_Description of the task_
Reproduce the records between the lines holding "genus: Quercus" and "scientific name: Pleurotus purpureo-olivaceus", inclusive, replacing "phylum" with "division" at each occurrence and leaving everything else unchanged.

----- Material for the task -----

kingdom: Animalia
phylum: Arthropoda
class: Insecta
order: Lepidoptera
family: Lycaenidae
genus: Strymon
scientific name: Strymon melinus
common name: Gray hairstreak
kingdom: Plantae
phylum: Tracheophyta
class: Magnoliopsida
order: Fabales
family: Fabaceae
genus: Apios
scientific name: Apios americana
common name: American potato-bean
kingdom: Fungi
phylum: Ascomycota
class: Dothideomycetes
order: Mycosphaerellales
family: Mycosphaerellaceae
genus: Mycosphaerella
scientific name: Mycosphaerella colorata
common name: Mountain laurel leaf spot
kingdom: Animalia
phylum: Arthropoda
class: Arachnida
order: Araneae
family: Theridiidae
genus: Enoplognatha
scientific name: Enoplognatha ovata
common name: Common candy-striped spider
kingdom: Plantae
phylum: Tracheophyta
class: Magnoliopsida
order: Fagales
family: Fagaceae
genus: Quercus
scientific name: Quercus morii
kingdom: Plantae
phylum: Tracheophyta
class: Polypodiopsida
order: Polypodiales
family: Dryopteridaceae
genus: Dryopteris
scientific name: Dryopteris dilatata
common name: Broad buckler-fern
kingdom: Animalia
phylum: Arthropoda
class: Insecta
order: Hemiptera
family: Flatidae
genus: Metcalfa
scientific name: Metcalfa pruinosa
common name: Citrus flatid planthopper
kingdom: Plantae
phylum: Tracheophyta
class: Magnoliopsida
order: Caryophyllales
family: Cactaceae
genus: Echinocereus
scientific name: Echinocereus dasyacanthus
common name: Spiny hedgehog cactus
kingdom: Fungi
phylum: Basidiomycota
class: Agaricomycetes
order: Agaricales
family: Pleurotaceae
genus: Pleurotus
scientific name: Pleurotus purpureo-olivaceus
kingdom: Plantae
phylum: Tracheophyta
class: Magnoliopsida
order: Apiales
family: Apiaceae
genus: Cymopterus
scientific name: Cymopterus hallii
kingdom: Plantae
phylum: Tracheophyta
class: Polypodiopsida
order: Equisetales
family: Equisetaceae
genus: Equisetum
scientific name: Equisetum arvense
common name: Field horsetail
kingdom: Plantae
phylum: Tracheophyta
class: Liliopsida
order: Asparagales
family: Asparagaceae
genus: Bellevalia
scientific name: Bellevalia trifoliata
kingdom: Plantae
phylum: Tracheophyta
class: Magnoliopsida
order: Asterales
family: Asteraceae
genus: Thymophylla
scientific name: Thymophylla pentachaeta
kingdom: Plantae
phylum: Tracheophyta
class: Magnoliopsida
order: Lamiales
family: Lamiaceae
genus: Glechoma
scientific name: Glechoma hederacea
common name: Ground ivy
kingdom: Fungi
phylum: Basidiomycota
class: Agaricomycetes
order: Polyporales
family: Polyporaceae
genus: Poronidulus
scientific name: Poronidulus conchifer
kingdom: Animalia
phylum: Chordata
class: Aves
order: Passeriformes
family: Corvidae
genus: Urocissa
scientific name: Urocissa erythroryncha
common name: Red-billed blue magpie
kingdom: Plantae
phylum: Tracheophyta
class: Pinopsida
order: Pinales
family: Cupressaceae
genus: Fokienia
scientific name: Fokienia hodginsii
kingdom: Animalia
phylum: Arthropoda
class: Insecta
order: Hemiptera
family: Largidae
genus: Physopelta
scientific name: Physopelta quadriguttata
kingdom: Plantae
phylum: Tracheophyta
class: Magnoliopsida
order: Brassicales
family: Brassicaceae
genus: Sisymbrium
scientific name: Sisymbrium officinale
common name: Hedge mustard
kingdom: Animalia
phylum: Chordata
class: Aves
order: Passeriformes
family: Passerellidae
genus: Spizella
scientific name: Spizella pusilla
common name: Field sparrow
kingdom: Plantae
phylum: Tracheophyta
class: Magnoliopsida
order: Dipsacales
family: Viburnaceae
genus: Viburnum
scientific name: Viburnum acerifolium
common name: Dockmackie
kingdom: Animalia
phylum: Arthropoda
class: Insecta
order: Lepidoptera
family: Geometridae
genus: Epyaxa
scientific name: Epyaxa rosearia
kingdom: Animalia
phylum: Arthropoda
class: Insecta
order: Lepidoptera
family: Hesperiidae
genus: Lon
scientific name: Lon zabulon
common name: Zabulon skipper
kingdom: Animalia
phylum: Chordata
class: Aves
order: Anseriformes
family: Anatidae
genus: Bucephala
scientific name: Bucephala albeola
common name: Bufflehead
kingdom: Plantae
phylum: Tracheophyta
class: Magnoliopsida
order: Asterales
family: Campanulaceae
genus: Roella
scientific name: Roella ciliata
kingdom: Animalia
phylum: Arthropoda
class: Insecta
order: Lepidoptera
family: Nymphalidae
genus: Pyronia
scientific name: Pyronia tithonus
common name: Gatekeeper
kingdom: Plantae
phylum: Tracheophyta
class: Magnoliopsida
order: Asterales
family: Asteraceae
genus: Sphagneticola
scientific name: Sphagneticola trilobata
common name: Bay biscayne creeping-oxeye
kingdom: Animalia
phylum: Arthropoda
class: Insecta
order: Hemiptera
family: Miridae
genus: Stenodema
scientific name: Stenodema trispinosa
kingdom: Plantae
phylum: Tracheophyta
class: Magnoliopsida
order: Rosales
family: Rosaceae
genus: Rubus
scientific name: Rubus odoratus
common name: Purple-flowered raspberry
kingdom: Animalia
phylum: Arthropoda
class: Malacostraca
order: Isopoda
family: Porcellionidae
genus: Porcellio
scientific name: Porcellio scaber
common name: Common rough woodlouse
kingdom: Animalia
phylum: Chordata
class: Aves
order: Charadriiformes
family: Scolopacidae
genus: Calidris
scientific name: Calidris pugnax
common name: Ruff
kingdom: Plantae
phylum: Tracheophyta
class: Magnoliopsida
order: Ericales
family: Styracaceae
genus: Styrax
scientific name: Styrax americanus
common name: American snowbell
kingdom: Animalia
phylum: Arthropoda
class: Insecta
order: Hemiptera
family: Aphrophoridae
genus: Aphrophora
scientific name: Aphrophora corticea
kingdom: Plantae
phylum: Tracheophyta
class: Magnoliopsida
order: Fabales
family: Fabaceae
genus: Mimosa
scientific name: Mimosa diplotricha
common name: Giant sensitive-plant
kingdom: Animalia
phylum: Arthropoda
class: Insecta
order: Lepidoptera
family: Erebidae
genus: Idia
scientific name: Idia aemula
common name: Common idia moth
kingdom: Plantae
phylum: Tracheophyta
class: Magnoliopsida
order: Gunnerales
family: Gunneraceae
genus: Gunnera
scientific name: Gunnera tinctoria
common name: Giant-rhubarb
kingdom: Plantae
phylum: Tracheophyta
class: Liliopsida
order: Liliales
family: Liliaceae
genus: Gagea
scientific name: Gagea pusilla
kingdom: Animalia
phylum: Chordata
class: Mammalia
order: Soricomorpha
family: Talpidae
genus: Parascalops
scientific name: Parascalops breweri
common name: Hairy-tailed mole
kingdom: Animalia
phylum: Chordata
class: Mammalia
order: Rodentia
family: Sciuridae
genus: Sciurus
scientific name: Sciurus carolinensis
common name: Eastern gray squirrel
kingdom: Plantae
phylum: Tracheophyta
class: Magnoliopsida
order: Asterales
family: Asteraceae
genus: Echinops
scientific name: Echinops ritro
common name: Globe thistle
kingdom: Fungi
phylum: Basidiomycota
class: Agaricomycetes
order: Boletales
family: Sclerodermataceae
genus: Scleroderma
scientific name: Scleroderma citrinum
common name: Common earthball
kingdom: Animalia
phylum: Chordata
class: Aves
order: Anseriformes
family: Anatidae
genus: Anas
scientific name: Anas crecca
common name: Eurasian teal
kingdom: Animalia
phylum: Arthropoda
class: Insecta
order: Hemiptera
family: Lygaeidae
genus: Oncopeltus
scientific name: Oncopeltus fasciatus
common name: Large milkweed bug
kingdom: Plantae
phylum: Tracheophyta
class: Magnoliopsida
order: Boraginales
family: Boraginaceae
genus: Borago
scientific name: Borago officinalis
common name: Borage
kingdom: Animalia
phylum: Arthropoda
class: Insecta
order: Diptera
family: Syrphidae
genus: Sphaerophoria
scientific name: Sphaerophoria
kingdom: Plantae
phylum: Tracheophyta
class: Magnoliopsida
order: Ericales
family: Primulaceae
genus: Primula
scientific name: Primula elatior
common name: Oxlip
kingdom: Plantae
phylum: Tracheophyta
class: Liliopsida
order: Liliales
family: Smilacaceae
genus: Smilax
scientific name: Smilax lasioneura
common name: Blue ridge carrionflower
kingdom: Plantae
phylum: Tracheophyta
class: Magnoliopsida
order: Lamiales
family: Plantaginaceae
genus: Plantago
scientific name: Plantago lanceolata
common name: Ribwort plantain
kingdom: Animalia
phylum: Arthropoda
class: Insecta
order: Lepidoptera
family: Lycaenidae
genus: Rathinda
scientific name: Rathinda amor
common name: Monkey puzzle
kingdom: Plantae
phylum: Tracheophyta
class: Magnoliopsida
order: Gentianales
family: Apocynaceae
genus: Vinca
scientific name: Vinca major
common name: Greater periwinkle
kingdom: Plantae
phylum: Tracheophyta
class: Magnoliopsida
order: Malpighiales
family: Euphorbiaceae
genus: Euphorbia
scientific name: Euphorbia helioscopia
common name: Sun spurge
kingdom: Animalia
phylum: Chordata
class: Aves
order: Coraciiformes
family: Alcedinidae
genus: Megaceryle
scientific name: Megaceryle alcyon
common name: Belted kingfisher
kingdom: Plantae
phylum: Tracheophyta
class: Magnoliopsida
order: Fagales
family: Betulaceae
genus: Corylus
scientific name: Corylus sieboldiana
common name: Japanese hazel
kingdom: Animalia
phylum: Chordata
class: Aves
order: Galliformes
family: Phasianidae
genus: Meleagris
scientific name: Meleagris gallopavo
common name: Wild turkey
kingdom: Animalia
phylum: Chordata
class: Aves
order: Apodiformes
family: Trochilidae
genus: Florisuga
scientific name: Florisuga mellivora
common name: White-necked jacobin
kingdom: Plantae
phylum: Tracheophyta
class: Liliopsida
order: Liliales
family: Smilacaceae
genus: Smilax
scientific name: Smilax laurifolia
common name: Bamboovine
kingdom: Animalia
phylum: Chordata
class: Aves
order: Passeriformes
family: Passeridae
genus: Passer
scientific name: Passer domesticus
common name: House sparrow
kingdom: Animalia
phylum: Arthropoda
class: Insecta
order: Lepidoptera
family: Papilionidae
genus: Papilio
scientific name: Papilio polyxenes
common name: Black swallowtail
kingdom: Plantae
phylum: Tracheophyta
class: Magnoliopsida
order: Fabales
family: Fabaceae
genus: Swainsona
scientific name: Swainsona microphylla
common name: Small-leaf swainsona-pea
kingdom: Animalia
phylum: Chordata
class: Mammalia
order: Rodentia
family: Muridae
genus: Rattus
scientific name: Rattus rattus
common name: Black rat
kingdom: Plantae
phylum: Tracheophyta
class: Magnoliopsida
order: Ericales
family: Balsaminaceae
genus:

-----

_The reply_
genus: Quercus
scientific name: Quercus morii
kingdom: Plantae
division: Tracheophyta
class: Polypodiopsida
order: Polypodiales
family: Dryopteridaceae
genus: Dryopteris
scientific name: Dryopteris dilatata
common name: Broad buckler-fern
kingdom: Animalia
division: Arthropoda
class: Insecta
order: Hemiptera
family: Flatidae
genus: Metcalfa
scientific name: Metcalfa pruinosa
common name: Citrus flatid planthopper
kingdom: Plantae
division: Tracheophyta
class: Magnoliopsida
order: Caryophyllales
family: Cactaceae
genus: Echinocereus
scientific name: Echinocereus dasyacanthus
common name: Spiny hedgehog cactus
kingdom: Fungi
division: Basidiomycota
class: Agaricomycetes
order: Agaricales
family: Pleurotaceae
genus: Pleurotus
scientific name: Pleurotus purpureo-olivaceus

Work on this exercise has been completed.